◆ Request:
Find every line below that contains the word "cookies" and copy it out.

◆ Exercise data:
--
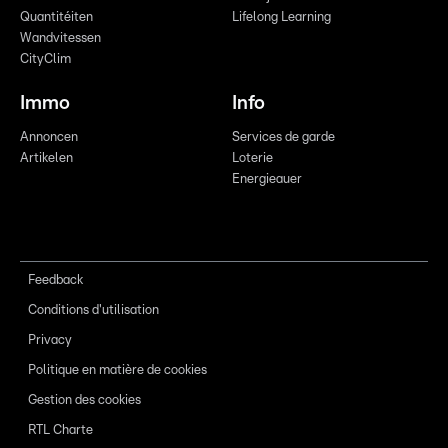
Quantitéiten
Lifelong Learning
Wandvitessen
CityClim
Immo
Info
Annoncen
Services de garde
Artikelen
Loterie
Energieauer
Feedback
Conditions d'utilisation
Privacy
Politique en matière de cookies
Gestion des cookies
RTL Charte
--
◆ Exercise answer:
Politique en matière de cookies
Gestion des cookies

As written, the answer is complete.